К несчастью, архив Мандельштама в таком виде после всего, что с нами произошло, что свидетельства немногих современников и все на свете «альбомы» являются основной базой для установления текстов.
Цикл «небесных» стихотворений, связанных с «Солдатом», имеет даты от 9 марта по 27 марта. Из «Солдата» вышли два цикла — «небесный» и «античный». Эти два цикла — или, может, точнее — две группы стихов — развивались параллельно, вместе, рядом… Записи шли вперемежку — то из «небесных», то из «античных». Вероятно, между ними существует внутренняя связь, но ее нужно еще найти.
Сохранился беловик моей рукой.
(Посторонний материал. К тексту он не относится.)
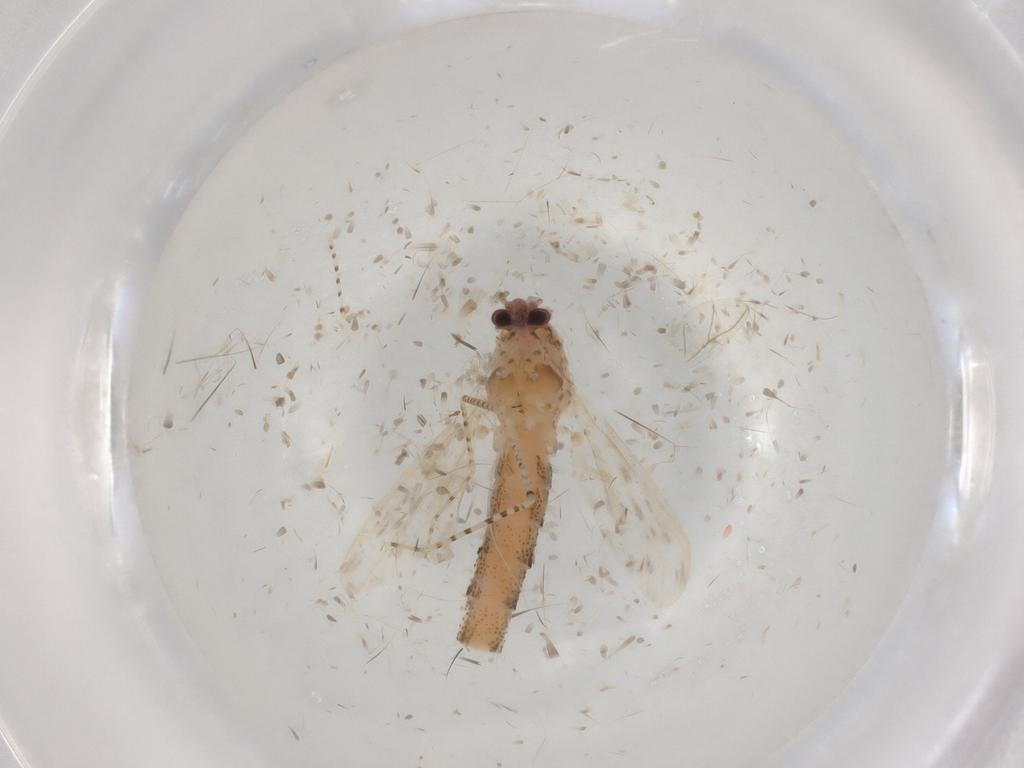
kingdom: Animalia
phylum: Arthropoda
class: Insecta
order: Diptera
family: Chaoboridae
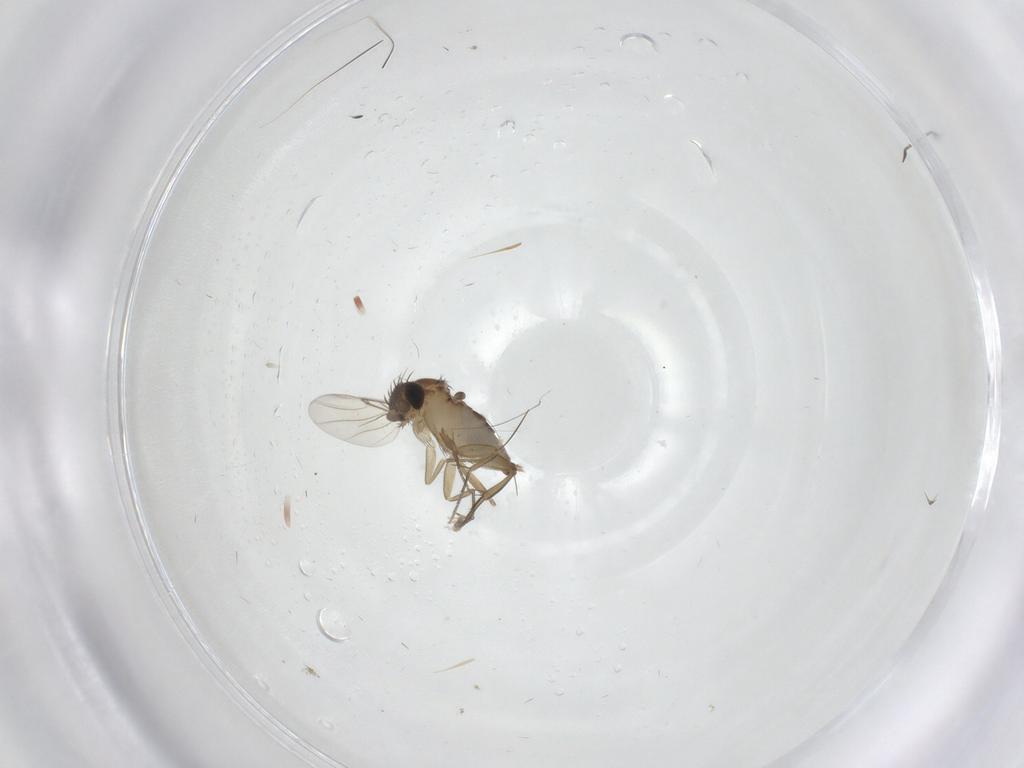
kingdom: Animalia
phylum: Arthropoda
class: Insecta
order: Diptera
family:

Вариантов как будто не было. Очень характерная для О. М. мысль — не то ли, что в «Утре акмеизма»?
«Тайная вечеря» — сохранилось в чистовике. Из вариантов помню: «провалилось в нее, отразилось…» И, кажется: «все изранено светом рубцов». (Погибшая работа художника — мысль о своем наследстве; очень редкая для О. М.).
Эти два стихотворения — прямая реакция на «Солдата» — надоели звезды. Я спрашивала у О. М., считать ли второе или первое [20] стихотворение вариантом. Он сказал, что их надо печатать рядом, потому что это разные стихи, несмотря на совпадение первых четырех строк. Из вариантов помню (есть в «альбомах») — «лучше сердце мое разорвите» и «отзвук неба». Первое стихотворение сохранилось в чистовике, второе только в «альбомах». [21]
20
Первое — четырехстрочный.
21
Второе — пятистрочный.
О. М. сказал: «Это моя архитектура». Сохранился чистовик — прижизненный. Харджиев почему-то разрезал его и уничтожил строчку: «словно гости с открытым челом». О. М. заставлял меня прочитывать почти каждое стихотворение вслух — он проверял их таким образом на слух. При этом он требовал, чтобы я читала их, не подчеркивая ритма, ровным голосом, без подъемов и спадов. Этот обычай был у нас с самого начала, но в тридцатых годах он окончательно укрепился.